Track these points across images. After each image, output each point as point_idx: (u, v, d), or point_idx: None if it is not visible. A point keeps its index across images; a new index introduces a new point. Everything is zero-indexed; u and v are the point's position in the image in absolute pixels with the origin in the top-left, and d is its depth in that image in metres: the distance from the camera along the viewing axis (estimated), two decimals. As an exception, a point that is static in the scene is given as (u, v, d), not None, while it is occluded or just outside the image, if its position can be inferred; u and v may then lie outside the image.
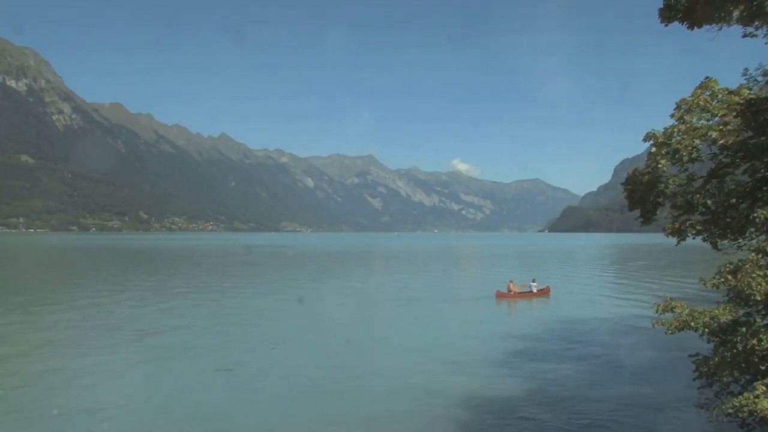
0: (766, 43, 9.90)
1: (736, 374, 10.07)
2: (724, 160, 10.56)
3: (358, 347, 25.88)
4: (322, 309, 39.09)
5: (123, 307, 37.60)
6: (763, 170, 10.20)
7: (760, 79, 10.72)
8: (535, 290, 43.26)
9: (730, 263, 10.36)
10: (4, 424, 15.24)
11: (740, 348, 9.56)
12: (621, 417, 15.69)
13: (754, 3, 9.21)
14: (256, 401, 17.60)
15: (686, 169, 10.68)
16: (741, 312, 10.23)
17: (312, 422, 15.76)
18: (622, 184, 11.55)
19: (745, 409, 8.99)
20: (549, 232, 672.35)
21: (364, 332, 29.86)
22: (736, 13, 9.48)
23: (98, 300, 40.50)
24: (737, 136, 10.05)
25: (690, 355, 11.28)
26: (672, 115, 10.66)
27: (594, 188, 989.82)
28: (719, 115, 10.25)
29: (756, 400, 8.88)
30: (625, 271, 78.46)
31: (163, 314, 34.52)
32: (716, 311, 10.39)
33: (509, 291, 42.75)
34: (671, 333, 10.71)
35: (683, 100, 10.58)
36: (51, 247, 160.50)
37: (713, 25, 9.84)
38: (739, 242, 10.69)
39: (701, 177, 10.85)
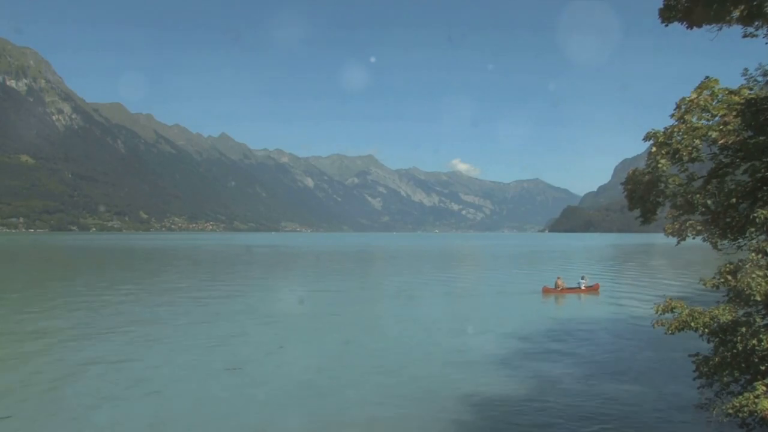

####

Would you reproduce, exactly and with nothing added, every line from the beginning of the entries above through the line that contains "28: (719, 115, 10.25)", both included, leaving out the pictures?

OUTPUT OF THE EXERCISE:
Track these points across images. After each image, output each point as point_idx: (u, v, d), or point_idx: None if it is not visible. A point keeps its index across images; a new index introduces a new point. Everything is zero-indexed; u and v are the point's position in the image in absolute pixels with the origin in the top-left, and d is its depth in that image in metres: the distance from the camera along the viewing axis (estimated), two decimals. As an exception, a point that is static in the scene is given as (u, v, d), not None, while it is occluded or just outside the image, if its position can be inferred; u and v may then lie outside the image.
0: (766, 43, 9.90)
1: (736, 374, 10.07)
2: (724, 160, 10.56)
3: (358, 347, 25.88)
4: (322, 309, 39.09)
5: (123, 307, 37.60)
6: (763, 170, 10.20)
7: (760, 79, 10.72)
8: (535, 290, 43.26)
9: (730, 263, 10.36)
10: (4, 424, 15.24)
11: (740, 348, 9.56)
12: (621, 417, 15.69)
13: (754, 3, 9.21)
14: (256, 401, 17.60)
15: (686, 169, 10.68)
16: (741, 312, 10.23)
17: (312, 422, 15.76)
18: (622, 184, 11.55)
19: (745, 409, 8.99)
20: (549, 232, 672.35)
21: (364, 332, 29.86)
22: (736, 13, 9.48)
23: (98, 300, 40.50)
24: (737, 136, 10.05)
25: (690, 355, 11.28)
26: (672, 115, 10.66)
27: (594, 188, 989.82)
28: (719, 115, 10.25)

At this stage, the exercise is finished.